When it was built in the 1920s it was only the fourth public swimming pool in Paris.  It was innovative in that it separated the functions of washing and swimming into two separate sections of the establishment.  Designed by the architect Louis Bonnier, its façade in red brick is in elegant curves with hardly a straight line to be seen.  It is also registered as a historical monument.  The building is lit mainly by natural light: a series of  small windows to light the old bains-douches, and great arching windows for the main building.  The pool's water comes from a natural spring 580m below ground and arrives at a perfect 28°C.

Open-air pools


Six swimming pools in Paris have roofs that open, weather permitting:
  • Roger le Gall (12th)
  • La Butte aux Cailles (13th)
  • Keller (15th)
  • Auteuil (16th)
  • Hébert (18th)
  • Georges Vallerey (20th).

50m pools


Most municipal pools are 25m long, a few are 33m.
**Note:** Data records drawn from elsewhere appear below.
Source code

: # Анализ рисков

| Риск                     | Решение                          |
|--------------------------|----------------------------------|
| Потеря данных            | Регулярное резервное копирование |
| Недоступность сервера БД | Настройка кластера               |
There are six Olympic-sized pools:
  • Suzanne Berlioux (Les Halles) (1st)
  • Roger Le Gall (12th)
  • Blomet (15th)
  • Keller (15th)
  • Georges Hermant (19th)
  • Georges-Vallerey (19th — built for the 1924 Olympics, this is where Johnny Weissmuller won three gold medals before going on to become a model and then to play Tarzan in twelve films.


Getting there


Addresses, opening times and rates of the municipal swimming pools of Paris: http://piscine.equipement.paris.fr/

Copyright © 2012 — All Rights Reserved — Tous droits réservés
Paraic Maguire (sytykparis@eblana.eu)

2 comments:

Skibbereen Eagle said...

Liked, followed and tweeted! It's all good!

jordiparis said...

Intéressant article sur ces belles piscines de Paris. On peut aussi signaler la piscine des Amiraux (20ème arrdt, architecte Henri Sauvage) et la piscine Rouvet dans le 19ème.